This shift marks a departure from the status quo, where temporary data logs (KV caches) were stored on-board. With Vera Rubin, NVIDIA is effectively moving from a model constrained by HBM limits to one that requires massive SSD capacity per GPU. Industry estimates suggest a single NVL72 configuration could demand 1,152 terabytes of NAND, creating a storage footprint that dwarfs typical data center deployments.

If Vera Rubin shipments reach projections—30,000 units in 2026 and scaling to 100,000 by 2027—the cumulative NAND demand could surge past 115 million terabytes.

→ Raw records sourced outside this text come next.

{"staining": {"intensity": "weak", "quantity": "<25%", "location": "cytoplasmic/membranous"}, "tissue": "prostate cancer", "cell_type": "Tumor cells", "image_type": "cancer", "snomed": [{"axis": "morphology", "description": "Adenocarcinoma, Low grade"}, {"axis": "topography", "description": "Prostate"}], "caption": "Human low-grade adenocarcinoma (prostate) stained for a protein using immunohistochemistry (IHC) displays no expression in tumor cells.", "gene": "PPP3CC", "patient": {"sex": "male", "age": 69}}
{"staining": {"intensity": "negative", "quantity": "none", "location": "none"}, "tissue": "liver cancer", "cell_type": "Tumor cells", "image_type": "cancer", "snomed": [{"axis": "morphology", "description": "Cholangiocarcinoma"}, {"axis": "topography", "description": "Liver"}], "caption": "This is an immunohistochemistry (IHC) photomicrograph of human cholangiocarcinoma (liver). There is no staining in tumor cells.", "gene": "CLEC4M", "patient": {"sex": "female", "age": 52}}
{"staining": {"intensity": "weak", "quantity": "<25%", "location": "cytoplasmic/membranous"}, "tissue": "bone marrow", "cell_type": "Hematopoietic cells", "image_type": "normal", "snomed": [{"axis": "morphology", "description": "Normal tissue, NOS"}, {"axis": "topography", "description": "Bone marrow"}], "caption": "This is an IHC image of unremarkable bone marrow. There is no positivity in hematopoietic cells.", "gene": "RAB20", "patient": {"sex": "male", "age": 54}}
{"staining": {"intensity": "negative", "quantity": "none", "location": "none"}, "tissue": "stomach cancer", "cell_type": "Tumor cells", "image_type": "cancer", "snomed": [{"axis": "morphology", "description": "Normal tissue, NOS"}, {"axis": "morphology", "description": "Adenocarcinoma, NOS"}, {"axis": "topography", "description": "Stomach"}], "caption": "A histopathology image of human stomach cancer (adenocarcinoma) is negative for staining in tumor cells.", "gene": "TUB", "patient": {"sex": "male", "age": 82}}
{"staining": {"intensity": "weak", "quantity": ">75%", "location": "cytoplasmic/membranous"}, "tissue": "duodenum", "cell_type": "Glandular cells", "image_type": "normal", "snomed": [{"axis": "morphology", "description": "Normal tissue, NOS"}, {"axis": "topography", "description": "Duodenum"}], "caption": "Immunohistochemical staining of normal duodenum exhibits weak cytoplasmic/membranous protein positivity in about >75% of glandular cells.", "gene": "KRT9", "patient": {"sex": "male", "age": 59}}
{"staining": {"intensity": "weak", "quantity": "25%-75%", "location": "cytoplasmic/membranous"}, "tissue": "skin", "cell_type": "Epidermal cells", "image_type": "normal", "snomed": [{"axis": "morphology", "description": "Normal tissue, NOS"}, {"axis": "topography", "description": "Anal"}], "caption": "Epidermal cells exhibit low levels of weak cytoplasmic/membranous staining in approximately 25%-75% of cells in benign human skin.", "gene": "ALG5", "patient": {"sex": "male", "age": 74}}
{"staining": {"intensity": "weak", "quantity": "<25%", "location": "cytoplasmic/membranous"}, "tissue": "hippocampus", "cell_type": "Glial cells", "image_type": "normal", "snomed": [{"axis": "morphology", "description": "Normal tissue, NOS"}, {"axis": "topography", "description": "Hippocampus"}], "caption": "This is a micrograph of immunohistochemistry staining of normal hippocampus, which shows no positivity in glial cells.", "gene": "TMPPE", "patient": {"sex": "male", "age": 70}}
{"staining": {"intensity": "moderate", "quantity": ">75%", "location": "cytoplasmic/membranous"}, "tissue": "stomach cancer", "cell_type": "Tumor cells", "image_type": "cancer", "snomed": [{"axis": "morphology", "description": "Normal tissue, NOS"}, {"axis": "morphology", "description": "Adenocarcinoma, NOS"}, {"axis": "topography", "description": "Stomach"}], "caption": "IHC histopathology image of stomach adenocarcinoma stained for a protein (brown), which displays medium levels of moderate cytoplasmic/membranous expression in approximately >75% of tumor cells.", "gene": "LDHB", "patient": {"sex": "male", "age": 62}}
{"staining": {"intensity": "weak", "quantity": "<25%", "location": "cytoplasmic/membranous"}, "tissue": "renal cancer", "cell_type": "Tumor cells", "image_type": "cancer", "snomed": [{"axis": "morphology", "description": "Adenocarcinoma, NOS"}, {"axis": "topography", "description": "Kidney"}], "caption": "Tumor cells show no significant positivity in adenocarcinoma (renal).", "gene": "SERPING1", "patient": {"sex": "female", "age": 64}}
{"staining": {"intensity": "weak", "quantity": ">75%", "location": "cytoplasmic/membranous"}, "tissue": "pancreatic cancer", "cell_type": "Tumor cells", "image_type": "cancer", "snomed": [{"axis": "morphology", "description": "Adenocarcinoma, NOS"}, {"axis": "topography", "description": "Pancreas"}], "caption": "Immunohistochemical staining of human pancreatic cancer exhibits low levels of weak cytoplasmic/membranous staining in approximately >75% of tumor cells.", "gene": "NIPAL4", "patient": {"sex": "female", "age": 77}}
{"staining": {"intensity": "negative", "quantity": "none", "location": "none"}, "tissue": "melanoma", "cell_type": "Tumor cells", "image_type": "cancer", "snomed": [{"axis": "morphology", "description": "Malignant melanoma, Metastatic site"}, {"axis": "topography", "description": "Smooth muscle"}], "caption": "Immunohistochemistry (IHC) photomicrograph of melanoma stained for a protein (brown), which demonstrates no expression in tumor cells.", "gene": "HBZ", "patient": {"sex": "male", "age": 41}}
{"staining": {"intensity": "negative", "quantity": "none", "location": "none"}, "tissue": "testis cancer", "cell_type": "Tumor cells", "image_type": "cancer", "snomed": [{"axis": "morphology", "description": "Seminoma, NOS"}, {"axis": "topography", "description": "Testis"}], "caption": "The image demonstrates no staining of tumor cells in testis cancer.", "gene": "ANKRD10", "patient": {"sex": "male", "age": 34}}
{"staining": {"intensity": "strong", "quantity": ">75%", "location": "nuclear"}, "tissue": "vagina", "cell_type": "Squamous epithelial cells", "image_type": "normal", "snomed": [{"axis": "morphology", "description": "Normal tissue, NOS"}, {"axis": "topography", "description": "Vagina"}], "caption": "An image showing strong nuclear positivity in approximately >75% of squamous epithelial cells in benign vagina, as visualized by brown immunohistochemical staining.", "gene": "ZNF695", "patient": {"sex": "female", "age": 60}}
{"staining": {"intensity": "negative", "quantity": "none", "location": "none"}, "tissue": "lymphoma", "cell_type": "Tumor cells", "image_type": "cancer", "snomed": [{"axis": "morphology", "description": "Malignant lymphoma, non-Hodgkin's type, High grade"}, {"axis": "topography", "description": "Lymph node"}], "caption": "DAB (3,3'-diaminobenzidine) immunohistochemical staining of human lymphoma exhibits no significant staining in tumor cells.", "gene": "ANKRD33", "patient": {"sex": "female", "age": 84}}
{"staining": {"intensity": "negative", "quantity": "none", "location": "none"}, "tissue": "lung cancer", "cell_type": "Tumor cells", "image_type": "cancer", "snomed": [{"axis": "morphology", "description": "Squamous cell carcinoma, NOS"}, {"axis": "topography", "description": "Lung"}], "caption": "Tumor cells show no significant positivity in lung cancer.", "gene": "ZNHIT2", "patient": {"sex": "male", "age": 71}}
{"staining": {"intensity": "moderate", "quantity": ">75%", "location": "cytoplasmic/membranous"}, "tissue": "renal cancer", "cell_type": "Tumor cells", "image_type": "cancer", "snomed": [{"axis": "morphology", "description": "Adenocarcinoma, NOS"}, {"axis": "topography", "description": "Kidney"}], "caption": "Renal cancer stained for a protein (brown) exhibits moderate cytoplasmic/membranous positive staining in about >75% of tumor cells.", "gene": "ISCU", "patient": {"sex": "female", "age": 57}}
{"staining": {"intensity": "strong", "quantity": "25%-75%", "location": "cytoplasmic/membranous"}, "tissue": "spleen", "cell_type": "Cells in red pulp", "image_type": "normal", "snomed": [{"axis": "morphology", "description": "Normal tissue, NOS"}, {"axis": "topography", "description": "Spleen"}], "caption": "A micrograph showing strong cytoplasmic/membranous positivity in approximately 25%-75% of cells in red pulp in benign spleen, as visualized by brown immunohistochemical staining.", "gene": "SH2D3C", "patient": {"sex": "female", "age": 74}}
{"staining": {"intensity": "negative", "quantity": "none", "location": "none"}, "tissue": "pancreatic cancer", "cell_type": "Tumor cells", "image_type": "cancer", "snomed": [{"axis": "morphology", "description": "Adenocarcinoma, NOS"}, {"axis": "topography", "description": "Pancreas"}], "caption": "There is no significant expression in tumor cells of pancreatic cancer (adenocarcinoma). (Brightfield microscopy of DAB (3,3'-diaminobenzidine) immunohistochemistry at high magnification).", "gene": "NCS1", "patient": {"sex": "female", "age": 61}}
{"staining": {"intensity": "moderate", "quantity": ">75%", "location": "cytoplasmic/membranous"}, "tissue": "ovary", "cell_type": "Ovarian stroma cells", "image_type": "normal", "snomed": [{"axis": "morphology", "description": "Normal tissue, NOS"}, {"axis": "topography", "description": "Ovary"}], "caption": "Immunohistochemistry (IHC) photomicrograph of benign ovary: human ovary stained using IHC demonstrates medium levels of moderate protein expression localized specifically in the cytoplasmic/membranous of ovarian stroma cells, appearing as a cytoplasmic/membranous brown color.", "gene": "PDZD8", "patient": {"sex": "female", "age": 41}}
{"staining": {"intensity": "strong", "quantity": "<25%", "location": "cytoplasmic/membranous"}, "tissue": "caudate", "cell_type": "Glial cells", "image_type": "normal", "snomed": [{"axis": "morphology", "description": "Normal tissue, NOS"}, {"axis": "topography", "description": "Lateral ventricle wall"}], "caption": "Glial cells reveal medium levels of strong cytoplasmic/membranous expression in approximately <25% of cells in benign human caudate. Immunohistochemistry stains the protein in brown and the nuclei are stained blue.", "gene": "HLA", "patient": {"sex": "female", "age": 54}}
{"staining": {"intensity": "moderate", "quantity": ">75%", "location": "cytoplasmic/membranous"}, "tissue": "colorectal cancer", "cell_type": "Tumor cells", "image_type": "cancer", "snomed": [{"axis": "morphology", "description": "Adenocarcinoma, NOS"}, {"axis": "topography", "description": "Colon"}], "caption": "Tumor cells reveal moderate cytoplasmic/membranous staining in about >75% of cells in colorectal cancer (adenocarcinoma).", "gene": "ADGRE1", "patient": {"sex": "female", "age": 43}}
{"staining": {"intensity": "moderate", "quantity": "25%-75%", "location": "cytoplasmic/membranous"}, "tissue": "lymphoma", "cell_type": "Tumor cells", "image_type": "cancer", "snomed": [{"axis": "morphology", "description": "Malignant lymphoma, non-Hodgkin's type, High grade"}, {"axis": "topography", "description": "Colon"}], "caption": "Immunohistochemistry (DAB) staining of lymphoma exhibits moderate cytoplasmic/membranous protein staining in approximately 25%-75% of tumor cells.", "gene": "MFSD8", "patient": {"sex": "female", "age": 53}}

This would represent nearly 9.3% of the global NAND market’s projected output over the same period, a figure that industry analysts are only beginning to factor into their supply models. The potential for such a rapid increase in demand raises concerns about whether the NAND ecosystem can adapt without triggering shortages reminiscent of the DRAM crunch seen in recent years.

The implications extend beyond data centers. With NVIDIA positioning agentic AI as a cornerstone of its roadmap, the need for scalable storage solutions is becoming more urgent. Current NAND production lines, already under pressure from data center expansion and inference workloads, may struggle to meet this new wave of requirements. For consumers, the ripple effects could be felt in SSD availability and pricing, though the primary impact will likely be on enterprise-grade storage solutions.

TSUBAME 3.0 PA075079

NVIDIA’s investment in this direction is substantial. Reports indicate the company has allocated $100 billion toward AI infrastructure development, signaling a level of commitment that few competitors can match. The Vera Rubin platform, still in its early stages, promises to redefine how AI systems process and retain context—yet the storage demands it introduces may force the industry to accelerate innovation in NAND production or risk falling behind.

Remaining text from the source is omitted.